Horses are my entire life. I have an equestrian-based business that I founded in 2020, so my life is 24/7 horses and nothing more. Prior to that, I worked at barns full-time as an equine-assisted recreational therapist and therapeutic riding instructor.

When I’m not at the barn with my horse Koda, I am working on my computer and doing something related to horses with my business!


How has your culture influenced your equestrian lifestyle?

I started riding in Hong Kong when I was 10 years old at Hong Kong Jockey Club Riding schools and rode retired racehorses for many years. Starting in Hong Kong where everyone else was of Asian descent, I never felt excluded in the horse world until I moved to the US and continued my riding career here.

I was brought up in a very international environment, having spent my childhood in Canada, my teenage years in Hong Kong at a British school, and most of my twenties in America. I was always not “Asian” enough in Asia, but not “western” enough in North America to where I struggled with cultural identity for a very long time. The only thing that I felt true identity in was being a horse girl.



What challenges have you faced as an equestrian of color?

In a lot of ways, I think that the challenges that I face and continue to face are self-perceived. Even though no one has blatantly done anything discriminatory or racist against me in public in the horse community, I always feel like I have to be on my best behavior and always have to work extra hard to prove that I belong.

I constantly feel like because I am the only one of my color at my barn and at horse shows, I have my whole race on my back and I have to represent people that look like me because Asian riders are few and far between, especially in my region.

When I was not married yet and was still going by my Asian maiden name, I used to get embarrassed and nervous when the announcer would say my name at horse shows because I would be afraid that they would mispronounce it or that the judge would judge me differently because I didn’t look like everyone else. But after getting married and taking my husband’s last name, I decided that I would not be ashamed of my culture anymore and now I have my Chinese middle name appear on all my USDF and USEF registrations.



What words of encouragement would you have for other equestrians of color or people of color considering becoming equestrians?
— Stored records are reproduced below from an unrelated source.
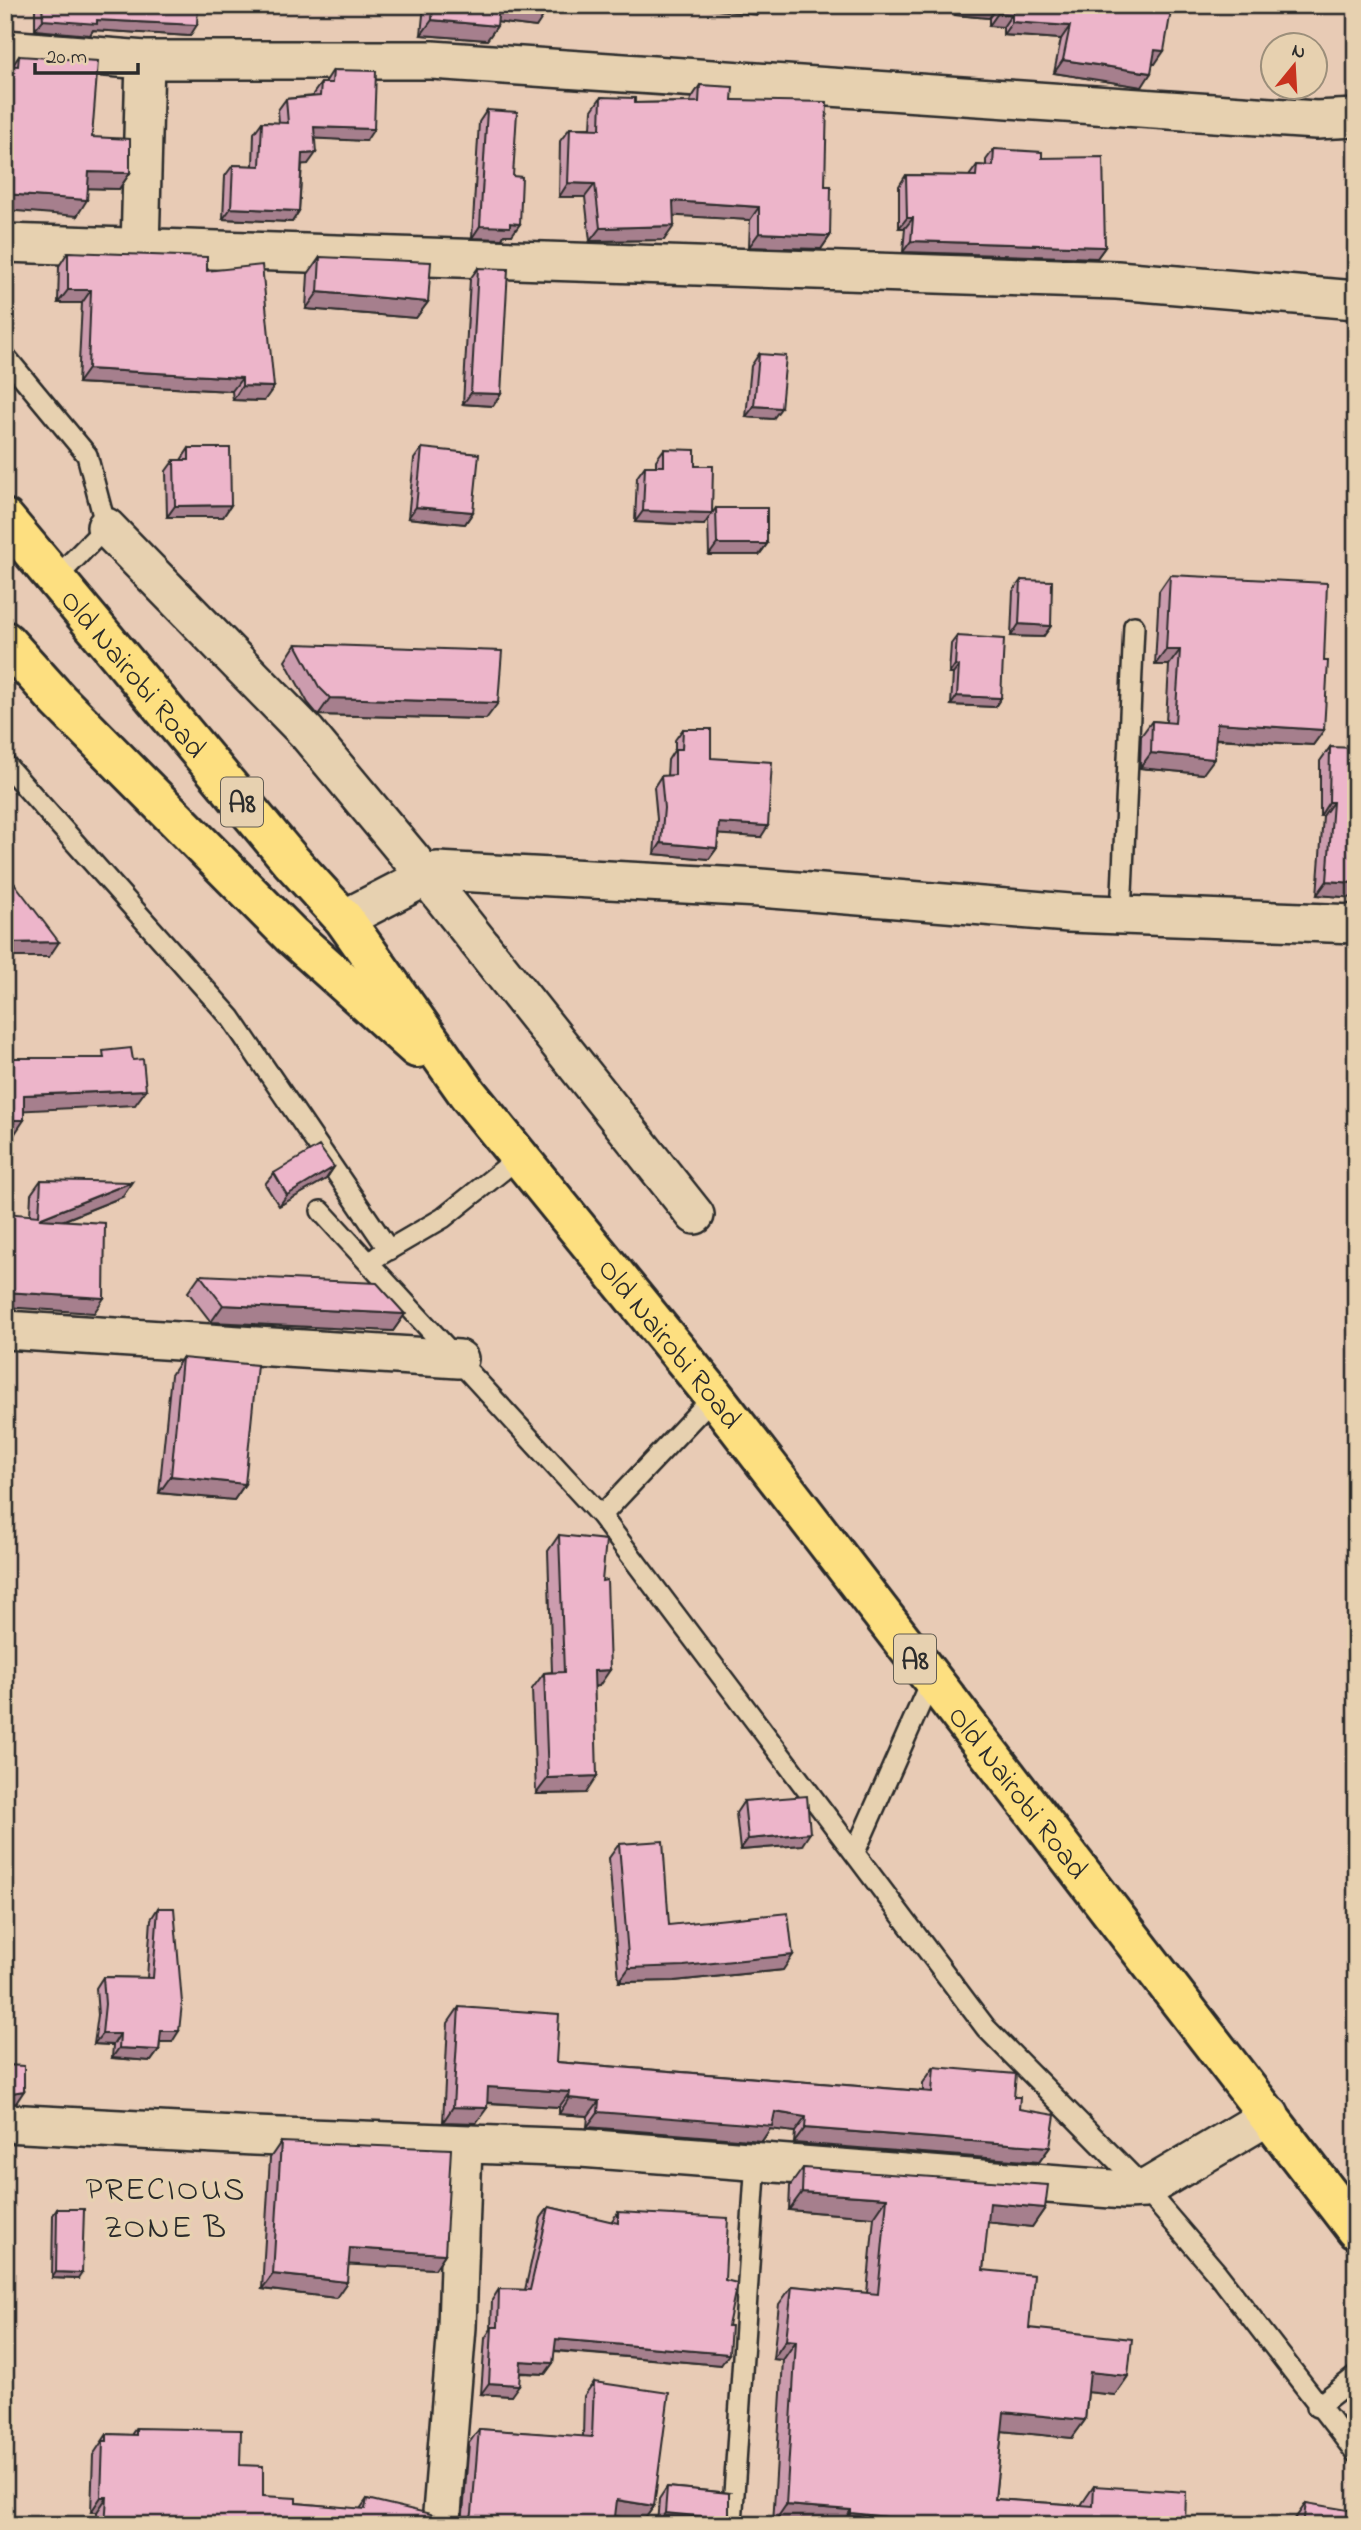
<svg xmlns="http://www.w3.org/2000/svg" width="1361" height="2530" viewBox="0 0 1361 2530" font-family="'Indie Flower',sans-serif">
  <rect width="100%" height="100%" fill="#e8cbb5"/>
  <filter id="ink" filterUnits="userSpaceOnUse"><feTurbulence type="fractalNoise" baseFrequency=".0143" numOctaves="2"/><feDisplacementMap in="SourceGraphic" scale="14" xChannelSelector="R" yChannelSelector="G"/><feConvolveMatrix kernelMatrix="1 2 1 2 8 2 1 2 1" color-interpolation-filters="sRGB"/></filter>
  <g filter="url(#ink)">
    <g fill="none" stroke-linecap="round" stroke-linejoin="round">
      <defs>
        <path id="service" d="M5,356L87,455L106,527L55,579
          M5,764L231,1018L389,1250
          M1121,915L1134,626
          M321,1211L601,1516
          M378,1256L443,1218L518,1158
          M714,1396L601,1516L986,2028L1145,2189L1217,2273L1356,2453
          M855,1852L931,1680
          M1317,2407L1356,2376
          M732,2524L756,2159"/>
        <path id="minor" d="M5,49L145,60H432L1316,120L1356,118
          M5,243L1117,280L1356,300
          M140,248L145,60
          M106,527L307,733L426,876L695,1215
          M344,919L437,871L760,888L1069,913L1356,924
          M5,1330L459,1359
          M5,2123L254,2136L581,2148L1125,2190L1145,2189L1270,2115
          M441,2525L457,2327L463,2145"/>
        <g id="trunk">
          <path id="s1" d="M5,519L291,861L344,919L468,1094L714,1396L1356,2230"/>
          <path d="M5,641L58,700L291,935L417,1048"/>
        </g>
      </defs>
      <use href="#service" stroke="#2b2b2b" stroke-width="24"/>
      <use href="#minor" stroke="#2b2b2b" stroke-width="42"/>
      <use href="#trunk" stroke="#2b2b2b" stroke-width="44"/>
      <use href="#service" stroke="#e7d1b0" stroke-width="19"/>
      <use href="#minor" stroke="#e7d1b0" stroke-width="37"/>
      <use href="#trunk" stroke="#fddf80" stroke-width="38"/>
    </g>
    <path fill="#cc9cae" stroke="#2b2b2b" stroke-width="2" d="M35,5H198L190,36L93,30L90,35L35,30Z
      M424,5H547L536,27L497,22V26L487,40L421,35Z
      M956,5H1172L1155,64H1153L1142,87L1054,73L1061,39L1003,35V27L989,26V18L955,15Z
      M19,56L92,137L130,173L119,189L88,188L77,216L13,65Z
      M333,70L366,141L315,138L308,164H302L299,211L292,222L223,219L225,176L233,165L253,166L254,133L262,122L279,123L278,110L286,99L313,96V94L321,83H326V81Z
      M700,85L732,100L825,186L830,236L821,249L749,247L750,220L673,215L664,240L590,241L585,197H559L560,141L570,128H591L592,110L601,97L635,103L690,102L691,99Z
      M487,110L513,176L512,235H504L502,239L472,238L479,122Z
      M994,149L1042,158L1105,247L1097,258L903,252L905,228H899V186L906,175L969,176L977,165L986,166V160Z
      M68,252L207,271L264,401L233,400L232,391L78,383L82,303H58L59,266Z
      M320,257L428,302L416,318L306,309L308,274Z
      M478,268L501,394L493,406L463,404L470,279Z
      M759,354L773,419L746,417L751,366Z
      M189,448L231,505L223,517H167L166,471L174,460H181Z
      M422,448L473,512L465,524L408,518L414,459Z
      M664,449L695,466L704,525L635,522L637,477L645,466H656V460Z
      M716,508L767,544L759,555H709L708,519Z
      M1170,575L1324,661V730L1313,745L1215,739L1203,774L1140,768L1141,736L1152,721L1166,722L1169,665H1155L1159,591Z
      M1021,580L1051,626L1043,637L1011,636L1013,591Z
      M957,636L995,707L951,705L953,674H949L951,644Z
      M296,644L486,719L318,715L308,703L285,661Z
      M683,729L711,758L761,837L718,834L717,848L709,859L654,854L657,819L654,787L661,776H667L668,760L675,749V740Z
      M1330,747L1356,898L1317,895L1323,816H1320V761Z
      M334,1167L326,1179L279,1206L265,1184L274,1173Z
      M41,1180L122,1197L62,1221L94,1313L30,1215L31,1194Z
      M200,1275L405,1314L393,1331L211,1322L188,1292Z
      M182,1358L245,1484L234,1500L159,1493L171,1375Z
      M559,1535L602,1581L599,1686L594,1687L586,1793L536,1794L532,1689L544,1673L552,1672L548,1551Z
      M744,1801L802,1845L740,1850L736,1813Z
      M619,1844L669,1925L783,1970L674,1981L619,1982L609,1858Z
      M158,1908L172,2042H160L159,2050L151,2061L112,2058L113,2045L94,2044L98,2015L96,1988L103,1977L147,1978L151,1919Z
      M459,2007L556,2062L923,2091V2083L934,2067L1014,2097L1019,2109L1050,2147L1039,2162L794,2143L795,2132L770,2129L762,2141L587,2127L588,2116L559,2114V2107L487,2103L476,2123L443,2122L448,2023Z
      M281,2142L445,2254L435,2269L349,2264L336,2298L262,2289L270,2158Z
      M803,2168L1045,2208L1032,2227L987,2222L983,2270L1029,2328L1128,2376L1115,2395L1088,2392L1085,2420L1072,2438L1002,2431L995,2499L1081,2505L1094,2486L1185,2525H790L773,2524L783,2360L773,2359L779,2304L792,2286L867,2293L874,2217L789,2210L790,2186Z
      M549,2207L611,2222L618,2212L725,2280L728,2326L721,2365L554,2351L553,2363L545,2374L520,2373L511,2396L481,2394L485,2338L491,2329L492,2300L499,2289L525,2290L541,2218Z
      M57,2209L78,2279L52,2278L53,2215Z
      M594,2382L654,2506L644,2520L615,2516L614,2525H462L469,2443L479,2429L583,2437L584,2396Z
      M136,2428L240,2465L263,2496L296,2503L360,2509L367,2499L437,2525H96L97,2512H91L93,2455L107,2434L131,2435Z
      M667,2487L729,2493L657,2525L659,2499Z
      M1306,2503L1352,2525H1294L1295,2519Z"/>
    <path fill="#a67f8d" stroke="#2b2b2b" stroke-width="2" d="M693,5H765L758,15L692,7Z
      M962,5H998L989,18L955,15Z
      M499,7L546,12L536,27L488,21Z
      M998,13L1012,14L1003,27L989,26Z
      M43,20H97L197,25L190,36L93,30L90,35L35,30Z
      M432,20L497,26L487,40L421,35Z
      M1012,22L1070,26L1061,39L1003,35Z
      M1155,50L1164,51L1155,64L1146,63Z
      M1063,60L1151,73L1142,87L1054,73Z
      M314,127L374,129L366,141L306,138Z
      M316,153L308,164L294,165L302,154Z
      M89,172L130,173L119,189L79,188Z
      M568,183L595,184L585,197H559Z
      M5,194L87,200L77,216L5,210Z
      M673,201L759,207L750,220L663,215Z
      M231,208L299,211L292,222L223,219Z
      M907,218H913L905,228H899Z
      M510,223L520,224L512,235H504L502,239L472,238L480,226Z
      M674,226L664,240L590,241L600,228Z
      M759,233L830,236L821,249L749,247Z
      M911,241L1105,247L1097,258L903,252Z
      M68,290H91L82,303H58Z
      M318,292L428,302L416,318L306,309Z
      M88,369L242,378L232,391L78,383Z
      M242,386L274,387L264,401L233,400Z
      M471,393L501,394L493,406L463,404Z
      M754,406L781,408L773,419L746,417Z
      M231,505L223,517H167L175,506Z
      M416,507L473,512L465,524L408,518Z
      M643,511L712,513L704,525L635,522Z
      M717,544H767L759,555H709Z
      M1019,624L1051,626L1043,637L1011,636Z
      M1166,650H1180L1169,665H1155Z
      M955,665L959,666L953,674H949Z
      M957,696L1001,698L995,707L951,705Z
      M330,698L498,703L486,719L318,715Z
      M1217,723L1324,730L1313,745L1206,738Z
      M1151,753L1214,759L1203,774L1140,768Z
      M1329,802H1333L1323,816H1320Z
      M719,823L768,826L761,837L711,834Z
      M661,843L717,848L709,859L654,854Z
      M1327,881L1356,883V898L1317,895Z
      M59,942L49,957H5V943Z
      M146,1090L135,1105L13,1111L24,1095Z
      M5,1120H24L14,1135H5Z
      M334,1167L326,1179L279,1206L287,1195Z
      M132,1182L122,1197L29,1234L39,1219Z
      M5,1292L104,1298L94,1313L5,1307Z
      M223,1305L405,1314L393,1331L211,1322Z
      M171,1476L245,1484L234,1500L159,1493Z
      M610,1670L599,1686L583,1687L594,1671Z
      M597,1776L586,1793L536,1794L548,1778Z
      M810,1833L802,1845L740,1850L748,1839Z
      M793,1955L783,1970L674,1981L619,1982L629,1968Z
      M161,2031H179L172,2042H154Z
      M102,2034H120L113,2045L94,2044Z
      M119,2048L159,2050L151,2061L112,2058Z
      M488,2087L570,2092L559,2107L477,2102Z
      M24,2091L16,2103L5,2104V2094Z
      M569,2098L599,2101L588,2116L559,2114Z
      M453,2107L487,2108L476,2123L443,2122Z
      M598,2112H775L806,2117L795,2132L770,2129L762,2141L587,2127Z
      M805,2128L1050,2147L1039,2162L794,2143Z
      M802,2192L887,2198L874,2217L789,2210Z
      M990,2203L1045,2208L1032,2227L976,2221Z
      M350,2248L445,2254L435,2269L340,2264Z
      M56,2272L82,2273L78,2279L52,2278Z
      M273,2274L347,2282L336,2298L262,2289Z
      M556,2339L729,2354L721,2365L548,2350Z
      M786,2340L796,2341L783,2360L773,2359Z
      M521,2361L553,2363L545,2374L513,2372Z
      M1090,2372L1128,2376L1115,2395L1077,2391Z
      M489,2383L519,2385L511,2396L481,2394Z
      M1004,2412L1085,2420L1072,2438L991,2430Z
      M101,2497H107L97,2512H91Z
      M617,2500L654,2506L644,2520L607,2515Z
      M786,2505L851,2510L841,2525H790L773,2524Z
      M665,2513L729,2519L725,2525H657Z
      M851,2513L921,2521L919,2525H843Z"/>
    <path fill="#edb5ca" stroke="#2b2b2b" stroke-width="2" d="M42,5H198L197,25L97,20V24L43,20Z
      M433,5H547L546,12L499,7L497,26L432,20Z
      M997,5H1172L1164,51L1155,50L1151,73L1063,60L1070,26L1012,22V14L998,13V5Z
      M19,56L98,61L92,137L130,139V173L89,172L87,200L5,194V65L18,66Z
      M333,70L376,71L374,129L314,127L316,153L302,154L299,211L231,208L233,165L260,166L262,122L288,123L286,99L320,96L321,83H332Z
      M700,85L733,87L732,100L827,102L825,186H831L830,236L759,233V207L673,201L674,226L600,228L595,184L568,183L570,128L600,129L601,97L635,98V103L699,102Z
      M487,110L517,112L513,176L522,177L520,224L510,223V227L480,226Z
      M994,149L1042,152V158L1103,157L1105,247L911,241L913,218H907L906,175L976,176L977,165L993,166Z
      M68,252L207,257V271L262,265L274,387L242,386V378L88,369L91,290H68Z
      M320,257L431,262L428,302L318,292Z
      M478,268L508,269L501,394L471,393Z
      M759,354L786,356L781,408L754,406Z
      M189,448H230L231,505L175,506L174,460H189Z
      M422,448L479,454L473,512L416,507Z
      M664,449L695,450V466H713L712,513L643,511L645,466H664Z
      M716,508H767V544H717Z
      M1170,575L1327,583L1324,661H1328L1324,730L1217,723L1214,759L1151,753L1152,721L1175,723L1180,650H1166Z
      M1021,580L1052,581L1051,626L1019,624Z
      M957,636L1004,639L1001,698L957,696L959,666L955,665Z
      M296,644L502,651L498,703L330,698L319,687Z
      M683,729H711V758L772,762L768,826L719,823L717,848L661,843L664,808L661,776L675,775V749H682Z
      M1330,747L1356,748V883L1327,881L1333,802H1329Z
      M5,871L59,942L5,943Z
      M131,1048L133,1060L143,1059L146,1090L24,1095V1120H5V1058H104L103,1051Z
      M319,1146L334,1167L287,1195L274,1173Z
      M41,1180L132,1182L39,1219L105,1223L104,1298L5,1292V1213L39,1216Z
      M200,1275L377,1283L405,1314L223,1305Z
      M182,1358L257,1365L245,1484L171,1476Z
      M559,1535L606,1540L602,1581L607,1580L610,1670L594,1671L597,1776L548,1778L544,1673L564,1672Z
      M807,1796L810,1833L748,1839L744,1801Z
      M663,1841L669,1925L788,1913L793,1955L684,1966L629,1968L619,1844Z
      M158,1908H174L182,2003L179,2031H161L159,2050L119,2048L120,2034H102L105,2004L103,1977L153,1978Z
      M459,2007L559,2014L556,2062L932,2092L934,2067L1016,2074L1014,2097H1020L1019,2109L1055,2115L1050,2147L805,2128L806,2117L775,2112L772,2126L598,2112L599,2101L569,2098L570,2092L488,2087L487,2108L453,2107Z
      M5,2065L24,2066V2091L5,2094Z
      M281,2142L451,2149L445,2254L350,2248L347,2282L273,2274Z
      M803,2168L1048,2185L1045,2208L990,2203L983,2270L1034,2275L1029,2328L1132,2339L1128,2376L1090,2372L1085,2420L1004,2412L995,2499L1093,2506L1094,2486L1186,2492L1185,2525H921V2521L851,2513V2510L786,2505L796,2341L786,2340L792,2286L878,2294L887,2198L802,2192Z
      M549,2207L618,2223V2212L728,2218L725,2280L737,2283L728,2326H731L729,2354L556,2339L553,2363L521,2361L519,2385L489,2383L492,2327H498L499,2289L530,2290Z
      M57,2209H84L82,2273L56,2272Z
      M594,2382L669,2393L654,2506L617,2500L614,2525H466L468,2523L472,2513L479,2429L592,2437Z
      M136,2428L241,2430L240,2465L263,2466V2496L296,2498V2503L365,2509L367,2499L431,2514L437,2525H105L107,2497H101L103,2441H107V2434L136,2435Z
      M667,2487L729,2493V2519L665,2513Z
      M1306,2503L1354,2511L1352,2525H1303Z"/>
  </g>
  <g text-anchor="middle" stroke-width="7" stroke-linejoin="round" paint-order="stroke">
    <g fill="#e7d1b0" stroke="#635d53" stroke-width="2">
      <rect x="221" y="777.5" width="42" height="49" rx="5"/>
      <rect x="894" y="1634.5" width="42" height="49" rx="5"/>
    </g>
    <g font-size="28" font-weight="bold" fill="#2b2b2b">
      <text x="242" y="812">A8</text>
      <text x="915" y="1669">A8</text>
    </g>
    <g font-size="30" fill="#2b2b2b" stroke="#e7d1b0">
      <text dy="10" stroke="none"><textPath href="#s1" startOffset="201">Old Nairobi Road</textPath></text>
      <text dy="10" stroke="none"><textPath href="#s1" startOffset="1060">Old Nairobi Road</textPath></text>
      <text dy="10" stroke="none"><textPath href="#s1" startOffset="1628">Old Nairobi Road</textPath></text>
    </g>
    <g font-size="33" letter-spacing="2" fill="#2b2b2b" stroke="#e7d1b0">
      <text x="166" y="2199">PRECIOUS<tspan x="166" dy="38">ZONE B</tspan></text>
    </g>
  </g>
  <rect width="1361" height="2530" fill="none" stroke="#e7d1b0" stroke-width="28"/>
  <rect x="14" y="14" width="1333" height="2502" fill="none" stroke="#2b2b2b" stroke-width="2.5" filter="url(#ink)"/>
  <g transform="translate(1294 66) rotate(18)"><circle r="33" fill="#e7d1b0" stroke="#9c8f7b" stroke-width="2"/>
  <path d="M0-5L12 26L0 18L-12 26Z" fill="#c8321e"/>
  <text y="-10" font-size="19" font-weight="bold" text-anchor="middle" fill="#2b2b2b">N</text>
  </g>
  <path d="M35 63v10h103v-10" fill="none" stroke="#2b2b2b" stroke-width="3.5"/>
  <text x="46" y="63" font-size="21" fill="#2b2b2b" stroke="#e7d1b0" stroke-width="5" paint-order="stroke">20 m</text>
</svg>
Don’t let the fear of thinking that you don’t belong stop you from considering becoming an equestrian. Yes, there are very few of us in the horse world here in the US, and yes, you may feel alone sometimes. But the small percentage of us who are here want you to join us in order to make our sport more diverse, more inclusive, and more welcoming to people of all different backgrounds.

You may face some challenges along the way and you may struggle to feel like you belong, but allyship is stronger than you think in this community if you find the right people to surround yourself with.